If the matrix \(A =\begin{bmatrix}x&-2 &-5y\\ 2&0& -9 \\10& 3z &0\end{bmatrix}\)is skew-symmetric, then the value of \((2x-3y+4z)\) is:

• A. 5
• B. 6
• C. 0
• D. -2

Answer 1

The Correct Option is B

To solve this problem, we need to use the properties of a skew-symmetric matrix. A matrix \(A\) is skew-symmetric if \(A = -A^T\), where \(A^T\) is the transpose of \(A\).

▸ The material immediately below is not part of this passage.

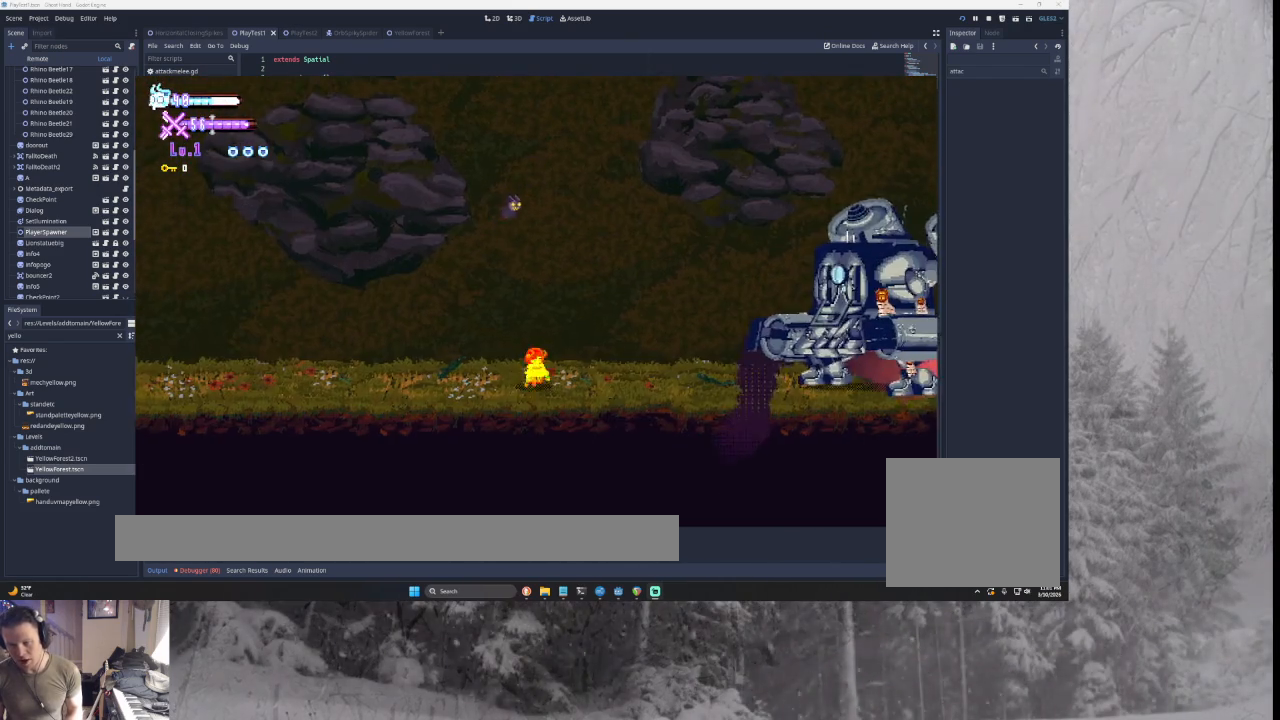
{"buttons": ["TRIANGLE"], "left_stick": "left", "right_stick": "center", "events": [[100, "left_stick", "right"], [433, "TRIANGLE", "down"], [467, "CROSS", "up"], [467, "left_stick", "left"]]}
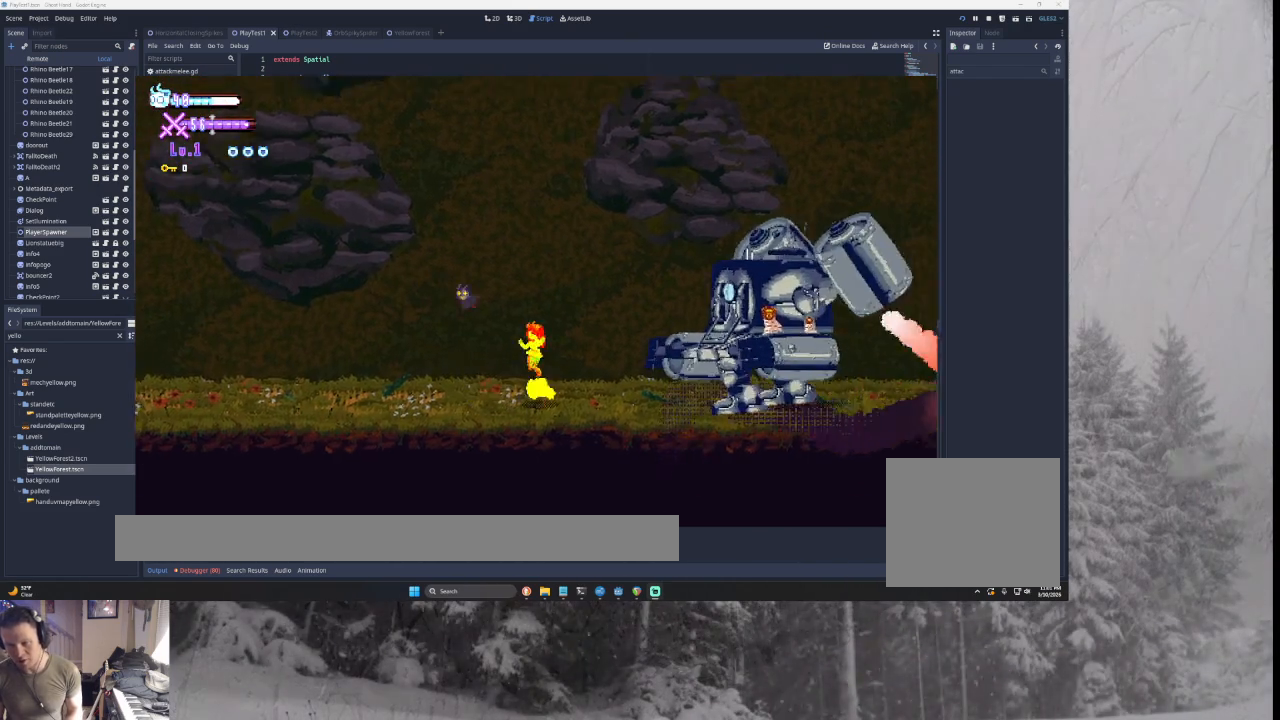
{"buttons": ["CROSS"], "left_stick": "right", "right_stick": "center", "events": [[33, "CROSS", "down"], [233, "TRIANGLE", "up"], [400, "left_stick", "center"], [467, "left_stick", "right"]]}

Additionally, the diagonal elements of a skew-symmetric matrix must be zero.

Given matrix \(A = \begin{bmatrix}x & -2 & -5y \\ 2 & 0 & -9 \\ 10 & 3z & 0\end{bmatrix}\), we can apply skew-symmetric properties as follows:

1. The elements must satisfy: \(a_{ij} = -a_{ji}\).
2. Diagonal elements must be zero (i.e., \(x = 0\) and the elements at (2,2), (3,3)).

Evaluating the conditions:

• Element (1,1): \(x = 0\) (since diagonal elements must be zero).
• Elements (1,2) and (2,1): \(-2 = -2\) (condition satisfied).
• Elements (1,3) and (3,1): \(-5y = -10\)
  \(5y = 10 \Rightarrow y = 2\).
• Elements (2,3) and (3,2): \(-9 = -(3z)\)
  \(3z = 9 \Rightarrow z = 3\).

Now we compute \(2x - 3y + 4z\) with \(x = 0\), \(y = 2\), and \(z = 3\):

\(2x - 3y + 4z = 2(0) - 3(2) + 4(3)\)

\(= 0 - 6 + 12\)

\(= 6\)

Therefore, the value of \(2x - 3y + 4z\) is 6.